### PROBLEM DESCRIPTION
Leaving out the pictures, output each record exactly as it stands.

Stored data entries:
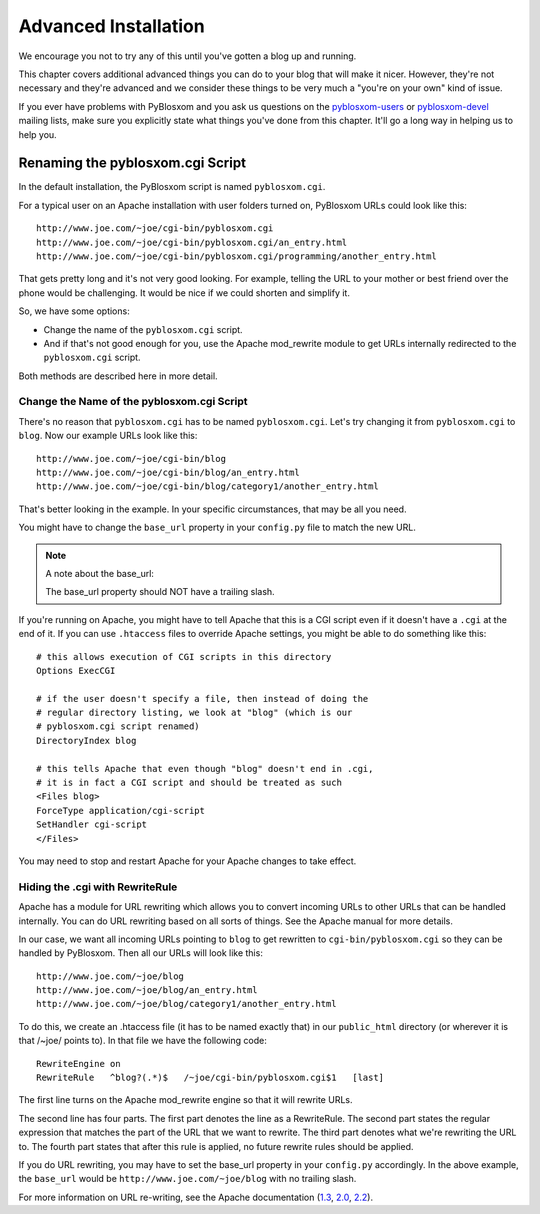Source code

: =====================
Advanced Installation
=====================

We encourage you not to try any of this until you've gotten a blog up
and running.

This chapter covers additional advanced things you can do to your blog
that will make it nicer.  However, they're not necessary and they're
advanced and we consider these things to be very much a "you're on
your own" kind of issue.

If you ever have problems with PyBlosxom and you ask us questions on
the `pyblosxom-users`_ or `pyblosxom-devel`_ mailing lists, make sure
you explicitly state what things you've done from this chapter.  It'll
go a long way in helping us to help you.

.. _pyblosxom-users: mailto:pyblosxom-users@lists.sourceforge.net
.. _pyblosxom-devel: mailto:pyblosxom-devel@lists.sourceforge.net



Renaming the pyblosxom.cgi Script
=================================

In the default installation, the PyBlosxom script is named ``pyblosxom.cgi``.


For a typical user on an Apache installation with user folders turned
on, PyBlosxom URLs could look like this::

   http://www.joe.com/~joe/cgi-bin/pyblosxom.cgi
   http://www.joe.com/~joe/cgi-bin/pyblosxom.cgi/an_entry.html
   http://www.joe.com/~joe/cgi-bin/pyblosxom.cgi/programming/another_entry.html 


That gets pretty long and it's not very good looking.  For example, telling 
the URL to your mother or best friend over the phone would be challenging.
It would be nice if we could shorten and simplify it.

So, we have some options:

* Change the name of the ``pyblosxom.cgi`` script. 

* And if that's not good enough for you, use the Apache mod_rewrite
  module to get URLs internally redirected to the ``pyblosxom.cgi``
  script.

Both methods are described here in more detail.


Change the Name of the pyblosxom.cgi Script
-------------------------------------------

There's no reason that ``pyblosxom.cgi`` has to be named
``pyblosxom.cgi``.  Let's try changing it from ``pyblosxom.cgi`` to
``blog``.  Now our example URLs look like this::

    http://www.joe.com/~joe/cgi-bin/blog
    http://www.joe.com/~joe/cgi-bin/blog/an_entry.html
    http://www.joe.com/~joe/cgi-bin/blog/category1/another_entry.html 


That's better looking in the example.  In your specific circumstances,
that may be all you need.

You might have to change the ``base_url`` property in your
``config.py`` file to match the new URL.

.. Note::

    A note about the base_url:
    
    The base_url property should NOT have a trailing slash.


If you're running on Apache, you might have to tell Apache that this
is a CGI script even if it doesn't have a ``.cgi`` at the end of it.
If you can use ``.htaccess`` files to override Apache settings, you
might be able to do something like this::

    # this allows execution of CGI scripts in this directory
    Options ExecCGI 

    # if the user doesn't specify a file, then instead of doing the
    # regular directory listing, we look at "blog" (which is our
    # pyblosxom.cgi script renamed)
    DirectoryIndex blog 

    # this tells Apache that even though "blog" doesn't end in .cgi,
    # it is in fact a CGI script and should be treated as such
    <Files blog> 
    ForceType application/cgi-script  
    SetHandler cgi-script  
    </Files>


You may need to stop and restart Apache for your Apache changes to
take effect.


Hiding the .cgi with RewriteRule
--------------------------------

Apache has a module for URL rewriting which allows you to convert
incoming URLs to other URLs that can be handled internally.  You can
do URL rewriting based on all sorts of things.  See the Apache manual
for more details.

In our case, we want all incoming URLs pointing to ``blog`` to get
rewritten to ``cgi-bin/pyblosxom.cgi`` so they can be handled by
PyBlosxom.  Then all our URLs will look like this::

    http://www.joe.com/~joe/blog
    http://www.joe.com/~joe/blog/an_entry.html
    http://www.joe.com/~joe/blog/category1/another_entry.html


To do this, we create an .htaccess file (it has to be named exactly
that) in our ``public_html`` directory (or wherever it is that /~joe/
points to).  In that file we have the following code::

    RewriteEngine on
    RewriteRule   ^blog?(.*)$   /~joe/cgi-bin/pyblosxom.cgi$1   [last]


The first line turns on the Apache mod_rewrite engine so that it will
rewrite URLs.

The second line has four parts.  The first part denotes the line as a
RewriteRule.  The second part states the regular expression that
matches the part of the URL that we want to rewrite.  The third part
denotes what we're rewriting the URL to.  The fourth part states that
after this rule is applied, no future rewrite rules should be applied.

If you do URL rewriting, you may have to set the base_url property in
your ``config.py`` accordingly.  In the above example, the
``base_url`` would be ``http://www.joe.com/~joe/blog`` with no
trailing slash.

For more information on URL re-writing, see the Apache documentation (1.3_, 
2.0_, 2.2_).

.. _1.3: http://httpd.apache.org/docs/1.3/mod/mod_rewrite.html
.. _2.0: http://httpd.apache.org/docs/2.0/mod/mod_rewrite.html
.. _2.2: http://httpd.apache.org/docs/2.2/mod/mod_rewrite.html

### WRITTEN ANSWER
Source code

: =====================
Advanced Installation
=====================

We encourage you not to try any of this until you've gotten a blog up
and running.

This chapter covers additional advanced things you can do to your blog
that will make it nicer.  However, they're not necessary and they're
advanced and we consider these things to be very much a "you're on
your own" kind of issue.

If you ever have problems with PyBlosxom and you ask us questions on
the `pyblosxom-users`_ or `pyblosxom-devel`_ mailing lists, make sure
you explicitly state what things you've done from this chapter.  It'll
go a long way in helping us to help you.

.. _pyblosxom-users: mailto:pyblosxom-users@lists.sourceforge.net
.. _pyblosxom-devel: mailto:pyblosxom-devel@lists.sourceforge.net



Renaming the pyblosxom.cgi Script
=================================

In the default installation, the PyBlosxom script is named ``pyblosxom.cgi``.


For a typical user on an Apache installation with user folders turned
on, PyBlosxom URLs could look like this::

   http://www.joe.com/~joe/cgi-bin/pyblosxom.cgi
   http://www.joe.com/~joe/cgi-bin/pyblosxom.cgi/an_entry.html
   http://www.joe.com/~joe/cgi-bin/pyblosxom.cgi/programming/another_entry.html 


That gets pretty long and it's not very good looking.  For example, telling 
the URL to your mother or best friend over the phone would be challenging.
It would be nice if we could shorten and simplify it.

So, we have some options:

* Change the name of the ``pyblosxom.cgi`` script. 

* And if that's not good enough for you, use the Apache mod_rewrite
  module to get URLs internally redirected to the ``pyblosxom.cgi``
  script.

Both methods are described here in more detail.


Change the Name of the pyblosxom.cgi Script
-------------------------------------------

There's no reason that ``pyblosxom.cgi`` has to be named
``pyblosxom.cgi``.  Let's try changing it from ``pyblosxom.cgi`` to
``blog``.  Now our example URLs look like this::

    http://www.joe.com/~joe/cgi-bin/blog
    http://www.joe.com/~joe/cgi-bin/blog/an_entry.html
    http://www.joe.com/~joe/cgi-bin/blog/category1/another_entry.html 


That's better looking in the example.  In your specific circumstances,
that may be all you need.

You might have to change the ``base_url`` property in your
``config.py`` file to match the new URL.

.. Note::

    A note about the base_url:
    
    The base_url property should NOT have a trailing slash.


If you're running on Apache, you might have to tell Apache that this
is a CGI script even if it doesn't have a ``.cgi`` at the end of it.
If you can use ``.htaccess`` files to override Apache settings, you
might be able to do something like this::

    # this allows execution of CGI scripts in this directory
    Options ExecCGI 

    # if the user doesn't specify a file, then instead of doing the
    # regular directory listing, we look at "blog" (which is our
    # pyblosxom.cgi script renamed)
    DirectoryIndex blog 

    # this tells Apache that even though "blog" doesn't end in .cgi,
    # it is in fact a CGI script and should be treated as such
    <Files blog> 
    ForceType application/cgi-script  
    SetHandler cgi-script  
    </Files>


You may need to stop and restart Apache for your Apache changes to
take effect.


Hiding the .cgi with RewriteRule
--------------------------------

Apache has a module for URL rewriting which allows you to convert
incoming URLs to other URLs that can be handled internally.  You can
do URL rewriting based on all sorts of things.  See the Apache manual
for more details.

In our case, we want all incoming URLs pointing to ``blog`` to get
rewritten to ``cgi-bin/pyblosxom.cgi`` so they can be handled by
PyBlosxom.  Then all our URLs will look like this::

    http://www.joe.com/~joe/blog
    http://www.joe.com/~joe/blog/an_entry.html
    http://www.joe.com/~joe/blog/category1/another_entry.html


To do this, we create an .htaccess file (it has to be named exactly
that) in our ``public_html`` directory (or wherever it is that /~joe/
points to).  In that file we have the following code::

    RewriteEngine on
    RewriteRule   ^blog?(.*)$   /~joe/cgi-bin/pyblosxom.cgi$1   [last]


The first line turns on the Apache mod_rewrite engine so that it will
rewrite URLs.

The second line has four parts.  The first part denotes the line as a
RewriteRule.  The second part states the regular expression that
matches the part of the URL that we want to rewrite.  The third part
denotes what we're rewriting the URL to.  The fourth part states that
after this rule is applied, no future rewrite rules should be applied.

If you do URL rewriting, you may have to set the base_url property in
your ``config.py`` accordingly.  In the above example, the
``base_url`` would be ``http://www.joe.com/~joe/blog`` with no
trailing slash.

For more information on URL re-writing, see the Apache documentation (1.3_, 
2.0_, 2.2_).

.. _1.3: http://httpd.apache.org/docs/1.3/mod/mod_rewrite.html
.. _2.0: http://httpd.apache.org/docs/2.0/mod/mod_rewrite.html
.. _2.2: http://httpd.apache.org/docs/2.2/mod/mod_rewrite.html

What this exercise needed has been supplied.